**Source material**

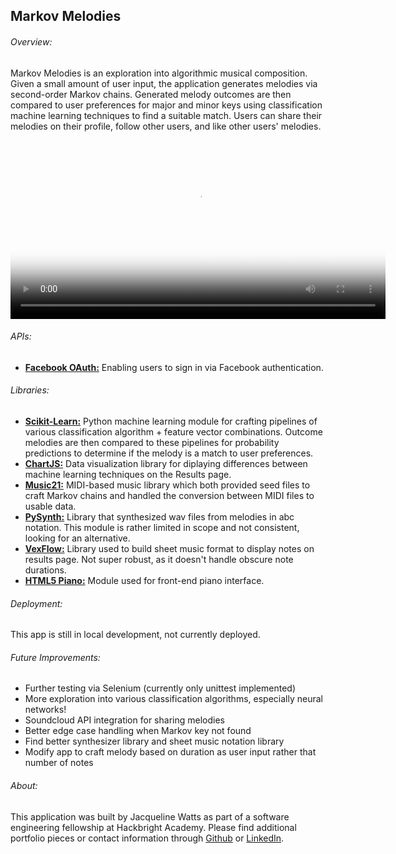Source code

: <h2>Markov Melodies</h2>

<h6>Overview: </h6>
Markov Melodies is an exploration into algorithmic musical composition. Given a small amount of user input, the application generates melodies via second-order Markov chains. Generated melody outcomes are then compared to user preferences for major and minor keys using classification machine learning techniques to find a suitable match. Users can share their melodies on their profile, follow other users, and like other users' melodies.

<div class="video_container">
  <video controls="controls" allowfullscreen="true" poster="path/to/poster_image.png" width="600px">
    <source src="Demo_screencast.mp4" type="video/mp4">
  </video> 
</div>

<h6>APIs:</h6>
<ul><li><strong><a href="https://developers.facebook.com/docs/facebook-login/web">Facebook OAuth:</a></strong> Enabling users to sign in via Facebook authentication.</li></ul>

<h6>Libraries:</h6>
<ul>
<li><strong><a href="http://scikit-learn.org/stable/">Scikit-Learn:</a></strong> Python machine learning module for crafting pipelines of various classification algorithm + feature vector combinations. Outcome melodies are then compared to these pipelines for probability predictions to determine if the melody is a match to user preferences.</li>
<li><strong><a href="http://www.chartjs.org/">ChartJS:</a></strong> Data visualization library for diplaying differences between machine learning techniques on the Results page.</li>
<li><strong><a href="http://web.mit.edu/music21/">Music21:</a></strong> MIDI-based music library which both provided seed files to craft Markov chains and handled the conversion between MIDI files to usable data.</li> 
<li><strong><a href="https://mdoege.github.io/PySynth/">PySynth:</a></strong> Library that synthesized wav files from melodies in abc notation. This module is rather limited in scope and not consistent, looking for an alternative.</li>
<li><strong><a href="http://www.vexflow.com/">VexFlow:</a></strong> Library used to build sheet music format to display notes on results page. Not super robust, as it doesn't handle obscure note durations.</li>
<li><strong><a href="https://github.com/sigmonky/webaudio/tree/master/html5piano/html5-piano_1315774273_demo_package">HTML5 Piano:</a></strong> Module used for front-end piano interface.</li>
</ul>

<h6>Deployment: </h6>
<p>This app is still in local development, not currently deployed.</p>

<h6>Future Improvements: </h6>
<ul>
<li>Further testing via Selenium (currently only unittest implemented)</li>
<li>More exploration into various classification algorithms, especially neural networks!</li>
<li>Soundcloud API integration for sharing melodies</li>
<li>Better edge case handling when Markov key not found</li>
<li>Find better synthesizer library and sheet music notation library</li>
<li>Modify app to craft melody based on duration as user input rather that number of notes</li>
</ul>


<h6>About: </h6>
<p>This application was built by Jacqueline Watts as part of a software engineering fellowship at Hackbright Academy. Please find additional portfolio pieces or contact information through <a href="https://github.com/jacquelineawatts">Github</a> or <a href="https://www.linkedin.com/in/jacquelinewatts">LinkedIn</a>.</p>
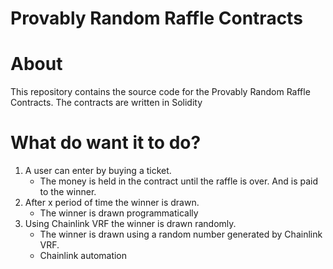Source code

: # Provably Random Raffle Contracts

# About

This repository contains the source code for the Provably Random Raffle Contracts. The contracts are written in Solidity 

# What do want it to do?
1. A user can enter by buying a ticket.
    * The money is held in the contract until the raffle is over. And is paid to the winner.
2. After x period of time the winner is drawn.
    * The winner is drawn programmatically
3. Using Chainlink VRF the winner is drawn randomly.
    * The winner is drawn using a random number generated by Chainlink VRF.
    * Chainlink automation
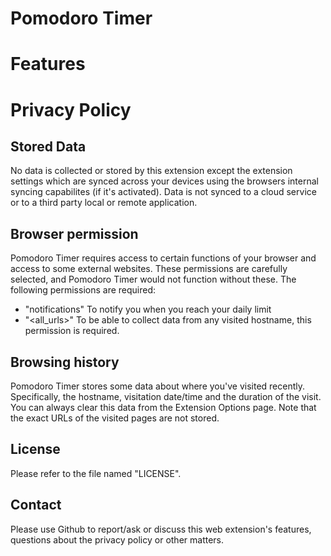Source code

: # Pomodoro Timer



# Features

# Privacy Policy
## Stored Data
No data is collected or stored by this extension except the extension settings which are synced across your devices using the browsers internal syncing capabilites (if it's activated). Data is not synced to a cloud service or to a third party local or remote application. 

## Browser permission 
Pomodoro Timer requires access to certain functions of your browser and access to some external websites. These permissions are carefully selected, and Pomodoro Timer would not function without these. The following permissions are required: 
- "notifications"
To notify you when you reach your daily limit
- "<all_urls>"
To be able to collect data from any visited hostname, this permission is required. 

## Browsing history
Pomodoro Timer stores some data about where you've visited recently. Specifically, the hostname, visitation date/time and the duration of the visit. You can always clear this data from the Extension Options page. Note that the exact URLs of the visited pages are not stored. 

## License
Please refer to the file named "LICENSE".

## Contact 
Please use Github to report/ask or discuss this web extension's features, questions about the privacy policy or other matters.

**Work order**
With the line holding "<p>This app is" as the first and the line holding "<h6>About: </h6>" as the last, set down that range of the entries above exactly, and nothing else.

**Task solution**
<p>This app is still in local development, not currently deployed.</p>

<h6>Future Improvements: </h6>
<ul>
<li>Further testing via Selenium (currently only unittest implemented)</li>
<li>More exploration into various classification algorithms, especially neural networks!</li>
<li>Soundcloud API integration for sharing melodies</li>
<li>Better edge case handling when Markov key not found</li>
<li>Find better synthesizer library and sheet music notation library</li>
<li>Modify app to craft melody based on duration as user input rather that number of notes</li>
</ul>


<h6>About: </h6>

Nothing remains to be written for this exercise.